Hey guys, I’m planning on running a blast in the next month or so and am gathering up supplies. I’ve done some mild cycles before and just recomped a bit and have had wonderful results (low dose test/tren/mast) with incremental changes in diet. This time I would like to put more size on, but I’d like to do it as cleanly as I can (dont we all?).
I’d like your guys thoughts on putting a blast together (I will be getting bloods done and also will going going back to cruise/trt after it ends with possible continuation of Hgh if benefit warrants cost).
Instead of just laying out a cycle plan, I’m going to list the compound and go from there, with rationale as to why, this way if you guys have an alternative suggestion I dont have much time vested in counter arguments lol.
Currently cruise/trt on Test C (ugl right now but will be getting script for pharma) I’ll either stay off for 2 weeks after last pin or bring in a small dose of AI (Adex) 3 days prior so the initial test dose doesnt bring up e2.
Base: Testosterone - planning on using propionate ester, 50-75mg per day. Mostly to keep the water retention and aromatisation low. I have both enanthate and cypionate as well, if there would be some unknown to me benefit.
Primary for mass: My plan is Anadrol, which I have not used before but have responded well to other DHT orals and I do not like (but I can handle) dbol sides at a moderate dosage of 50mg a day. Was planning 6 weeks at 100mg a day.

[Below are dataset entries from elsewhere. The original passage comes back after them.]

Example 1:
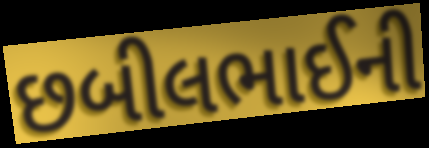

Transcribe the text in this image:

છબીલભાઈની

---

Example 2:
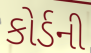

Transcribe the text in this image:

કોર્ડની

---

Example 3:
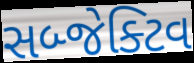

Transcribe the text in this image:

સબ્જેક્ટિવ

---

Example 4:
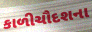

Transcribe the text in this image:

કાળીચૌદશના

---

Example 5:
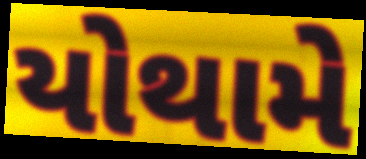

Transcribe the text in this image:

યોથામે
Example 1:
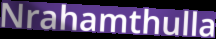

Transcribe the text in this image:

Nrahamthulla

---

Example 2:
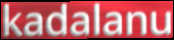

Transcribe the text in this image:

kadalanu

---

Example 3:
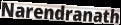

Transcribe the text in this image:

Narendranath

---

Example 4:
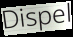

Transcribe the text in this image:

Dispel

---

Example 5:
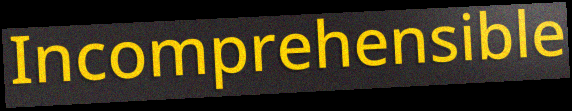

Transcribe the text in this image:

Incomprehensible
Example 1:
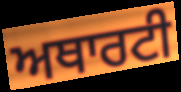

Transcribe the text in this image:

ਅਥਾਰਟੀ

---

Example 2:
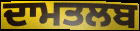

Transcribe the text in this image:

ਦਾਮਤਲਬ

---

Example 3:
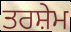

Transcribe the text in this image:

ਤਰਸ਼ੇਮ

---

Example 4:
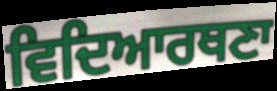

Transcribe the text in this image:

ਵਿਦਿਆਰਥਣਾ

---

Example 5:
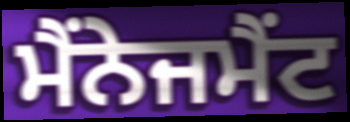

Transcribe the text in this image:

DHT derivative (optional?): I’v always included mast, either prop or enanthate in a cycle. Not high dose, 150mg of prop to 300mg of enanthate a week. Recommend another compound, or dosage?
Trenbolone (Nandrolone instead?): Small to medium dosage of tren, my body loves it, I get near zero sides (occasional sleeplessness). I dont notice the size increase as much as others, but it has filled me out a little, mostly the strength increase while on it I think is responsible however, allowing more work and recovery to be done. I’ve never tried nandrolone, and am willing to run NPP if there is a credible benefit over tren. But I know it will involve more AI management and potentially caber/prami (always just kept up on my b6 and b12, never had prolactin issue on tren).
Other: (?) I was considering DHB, however I have no experiance with it, was thinking to use it after the initial Adrol for the rest of blast.
HGH/Peptides: I’m planning on 5iu a day, split dose (once before bed, other will need to be determined). I got enough for 4 months currently, but will order more if results in the interim are favorable.
A big question was adding IGF1-LR3 and/or insulin? I don’t want to incur fat gain though, but is the additional hyperplasia going to justify a little extra fluff?
To keep the post from getting any bigger, other questions just ask. Thanks fellas!